Before any ballots were cast, opposition leaders and independent rights groups said the vote was already skewed by years of violence and intimidation.

"I think we all agree on all benchmarks this is not going to be a free and fair election," opposition leader Morgan Tsvangirai (search) said as he voted in a Harare suburb.

Encouraged by a marked drop in violence against the opposition in recent weeks, he remained optimistic that his Movement for Democratic Change (search) party could muster enough support to overturn Mugabe's Zimbabwe African National Union-Patriotic Front (search).

Mugabe said he was "entirely, completely, totally optimistic" of victory, saying he only voted to increased his party's margin of success. He also dismissed the opposition's fears of fraud and said, "Everybody has seen that these are free and fair elections."

Mugabe accuses British Prime Minister Tony Blair (search) and other Western leaders of backing the 6-year-old MDC, the first party to seriously challenge his rule. He dubbed Thursday's vote the "anti-Blair election" and MDC supporters "traitors."

The opposition counters that Thursday's election is about Mugabe's own failings after nearly 25 years in power.

Zimbabwe's economy has shrunk 50 percent over the past five years. Unemployment is at least 70 percent. Agriculture — the economic base of Zimbabwe — has collapsed and at least 70 percent of the population live in poverty.

Opposition leaders blame the country's economic troubles on the government's often violent seizure of thousands of white-owned commercial farms for redistribution to black Zimbabweans.

Mugabe defends the program as a way of righting racial imbalances in land ownership inherited from British colonial rule and blames food shortages on years of crippling drought.

"My vote today will be a vote for Zimbabwe's sovereignty," said Thomas Mseruka, a 46-year-old carpenter and ardent government supporter in Harare.

At stake Thursday were 120 elected parliamentary seats. Mugabe appoints an additional 30 seats, virtually guaranteeing his Zimbabwe African National Union-Patriotic Front party a majority.

Under mounting international pressure, Mugabe promised this year's balloting would be free and fair.

The MDC, however, complained that a number of its election observers were turned away from polling stations. Mugabe's government also hand-picked foreign observers, barring groups that were critical of previous polls.

Some 5.8 million of Zimbabwe's nearly 12 million people were registered to vote. But up to 3.4 million Zimbabweans who live overseas — many of whom are believed to be opposition supporters — were barred from casting ballots.

MDC won 57 of Parliament's 120 elected seats in the last parliamentary election in 2000, despite what Western observers called widespread violence, intimidation and vote rigging. But it has lost six seats in subsequent by-elections.

In 2002, MDC leader Tsvangirai narrowly lost an equally flawed presidential poll.
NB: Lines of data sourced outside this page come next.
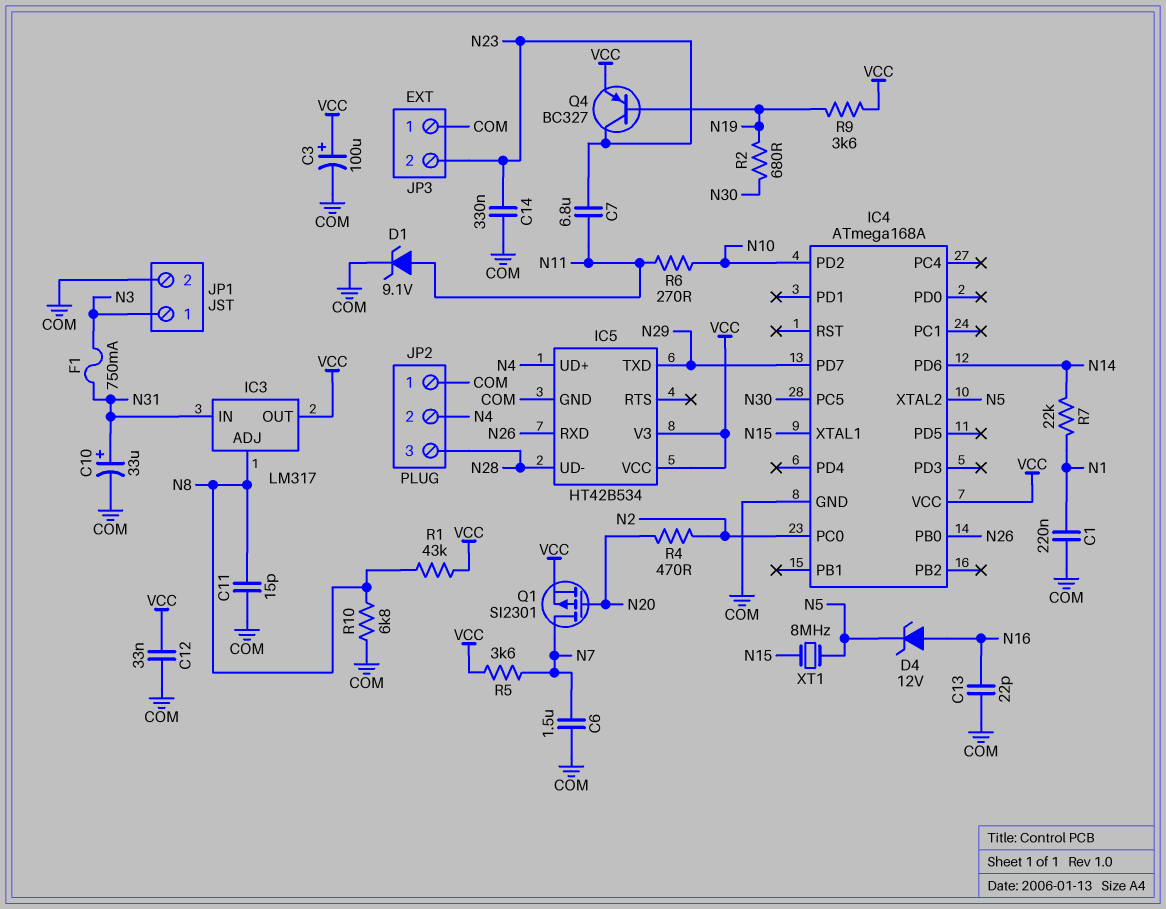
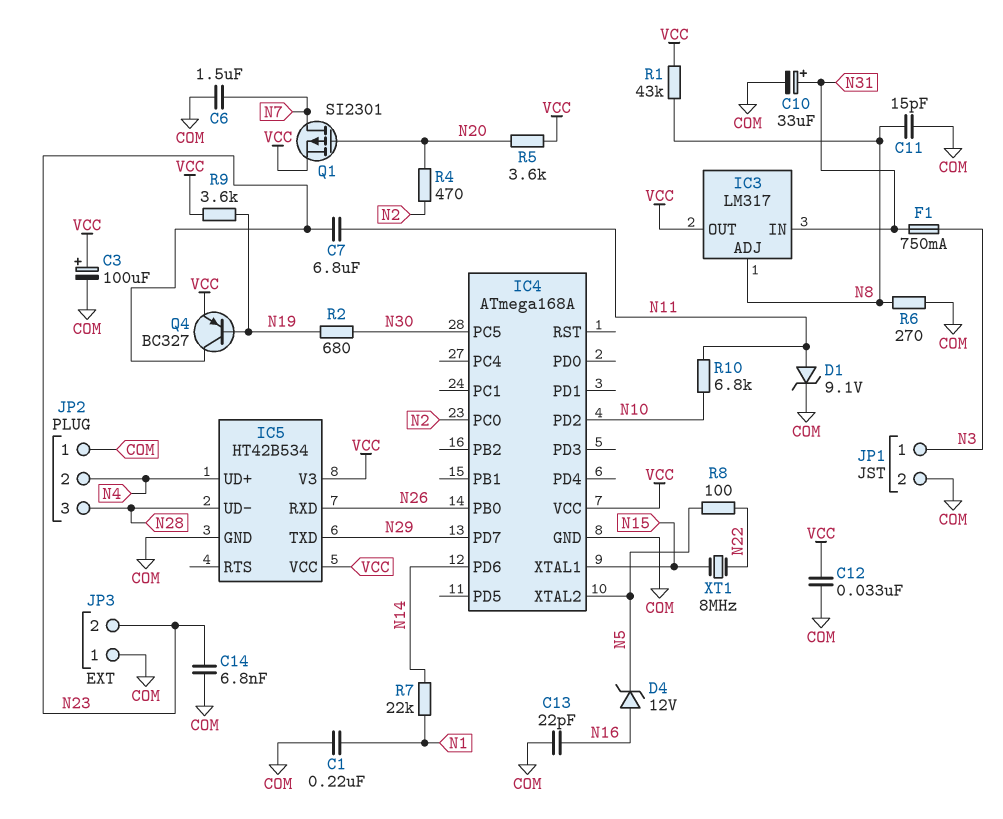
C14: 330nF (COM, N23) -> 6.8nF (COM, N23)
R5: 3.6k (N7, VCC) -> 3.6k (N20, VCC)
R6: 270 (N10, N11) -> 270 (COM, N8)
R8: none -> 100 (N5, N22)
R10: 6.8k (COM, N8) -> 6.8k (N10, N11)
XT1: 8MHz (N5, N15) -> 8MHz (N15, N22)

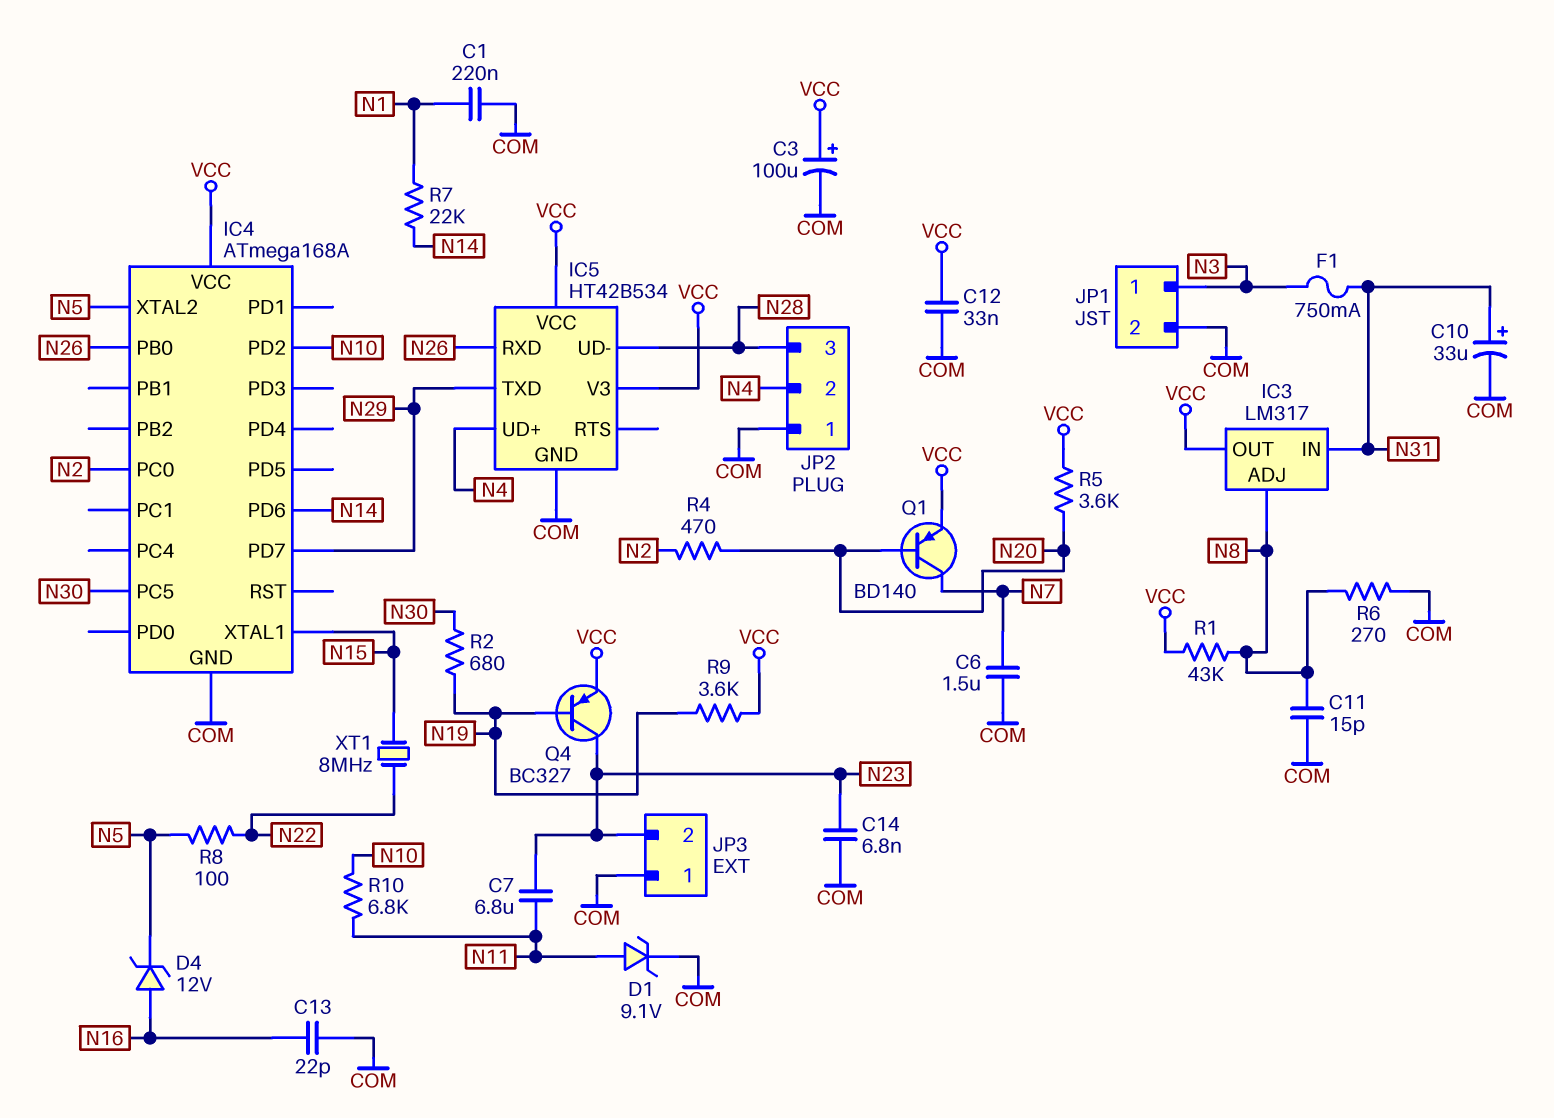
Q1: PMOS SI2301 (G N20, D N7, S VCC) -> PNP BD140 (B N20, C N7, E VCC)

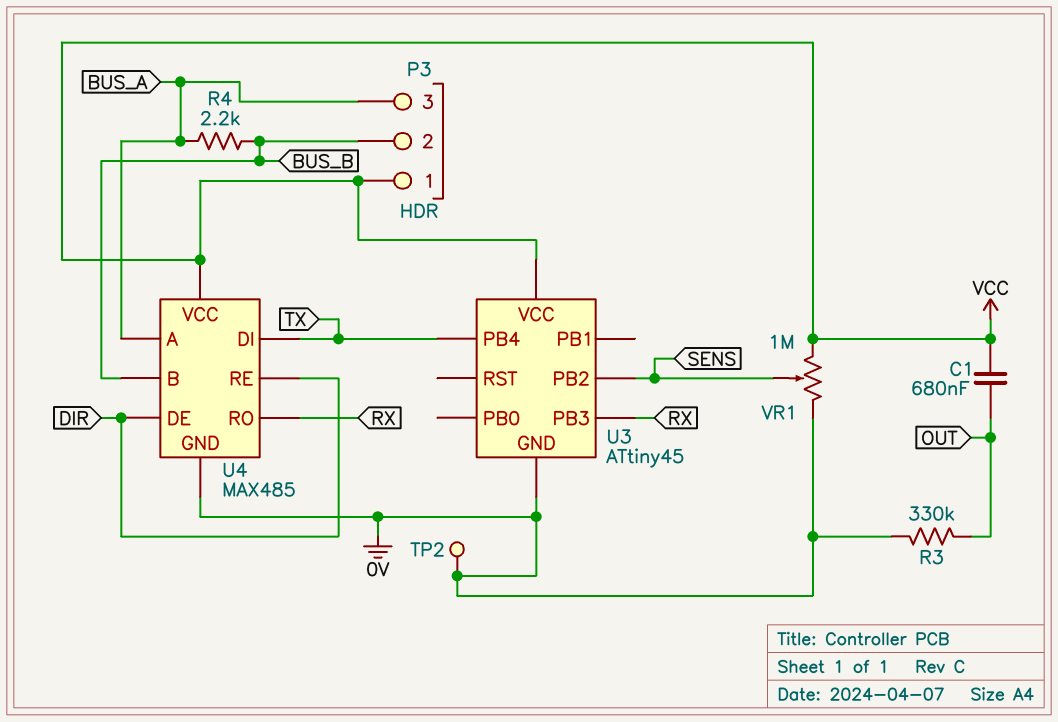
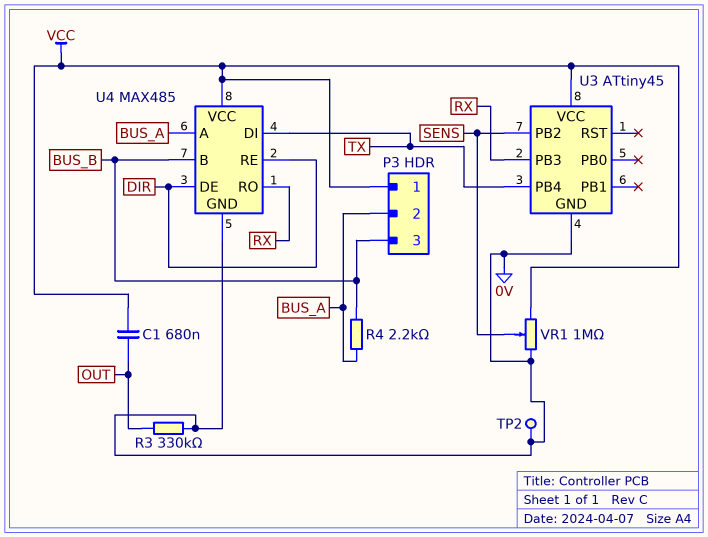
P3 pin 2: BUS_B -> BUS_A
P3 pin 3: BUS_A -> BUS_B

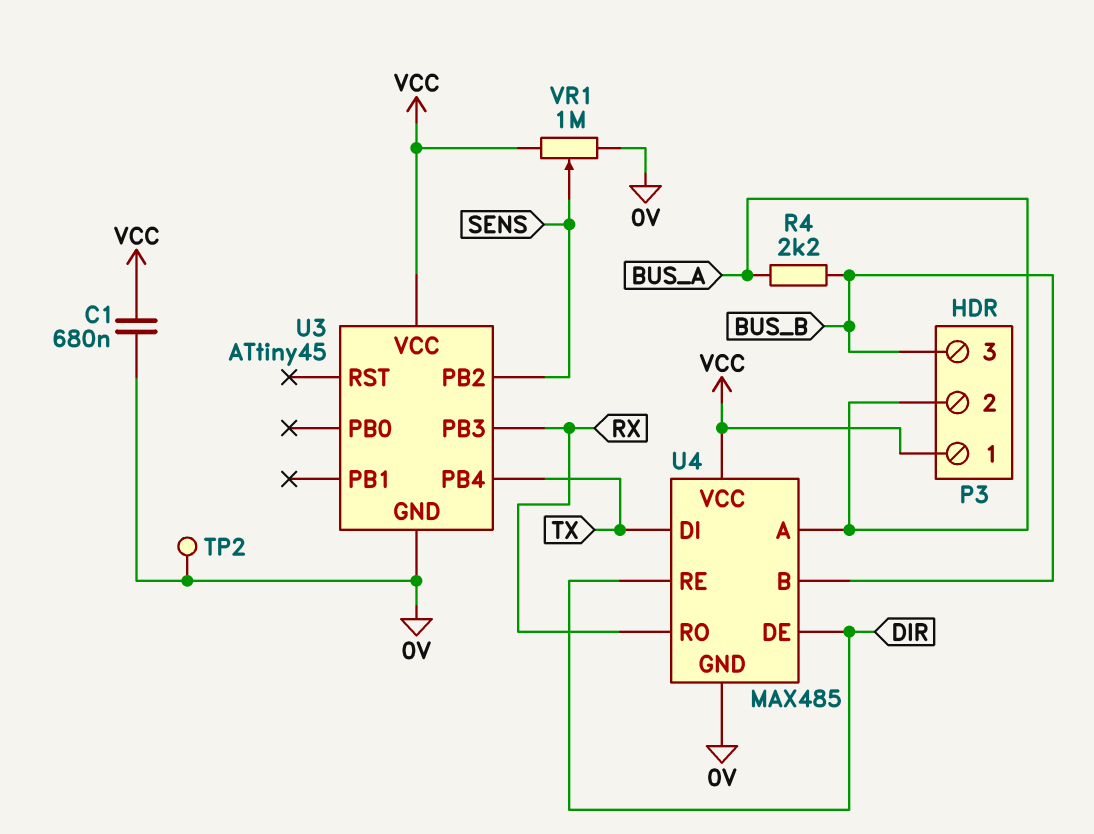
C1: 680nF (OUT, VCC) -> 680nF (0V, VCC)
R3: 330k (0V, OUT) -> none

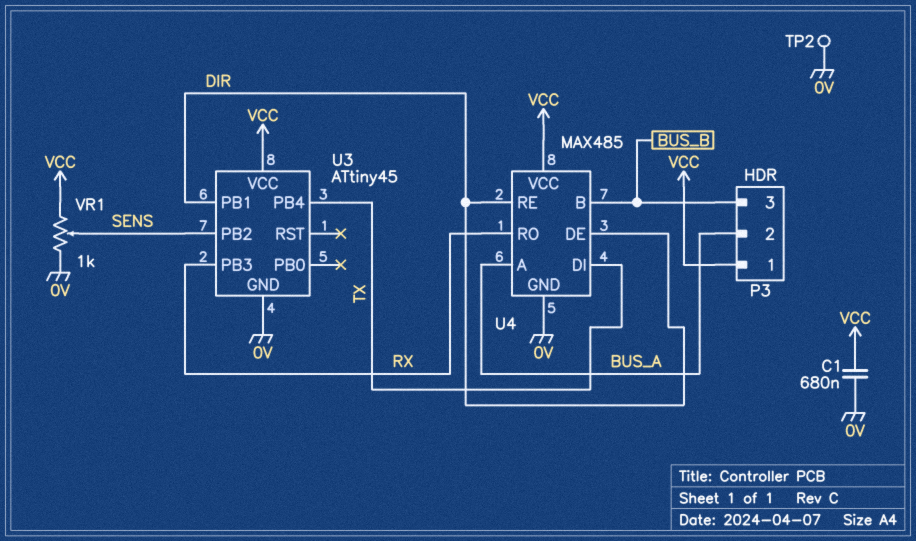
R4: 2.2k (BUS_A, BUS_B) -> none
U3 pin PB1: none -> DIR
VR1: 1M (0V, VCC, wiper SENS) -> 1k (0V, VCC, wiper SENS)

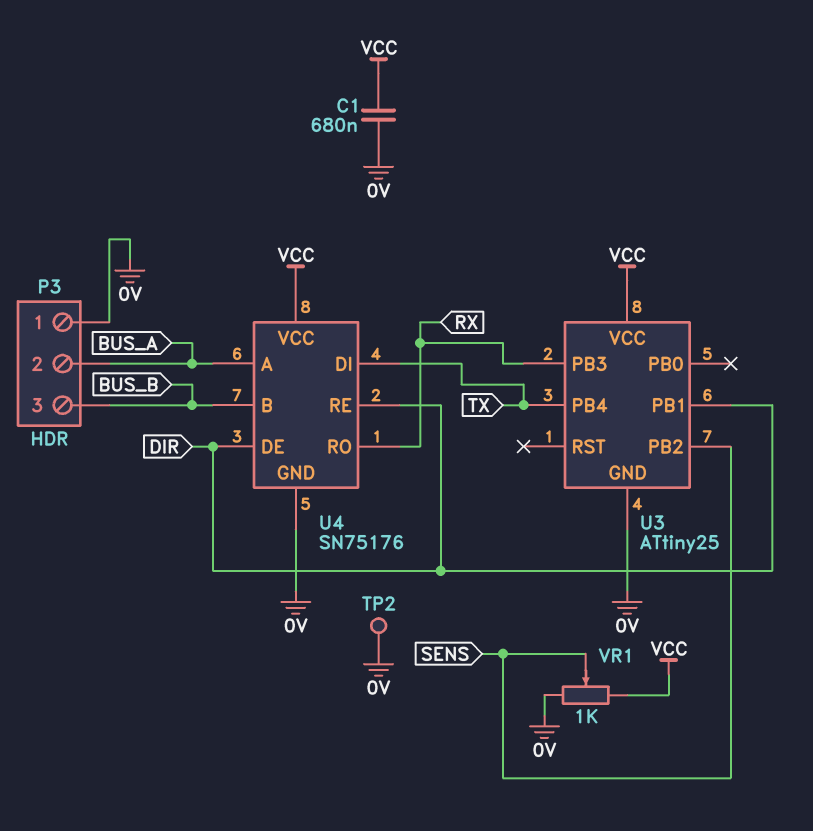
P3 pin 1: VCC -> 0V
U3: ATtiny45 -> ATtiny25
U4: MAX485 -> SN75176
Opposition leaders and rights groups said intimidation remained high leading up to Thursday's vote. Residents in drought-stricken rural areas were told they could forfeit desperately needed food aid if they voted for the opposition, rights groups said.

Anne Kwenzi, a first-time voter at age 21, said she put her ballot in the box without marking it because she heard her vote was not secret. Elsewhere, police and electoral officials were seen entering voting booths with some voters.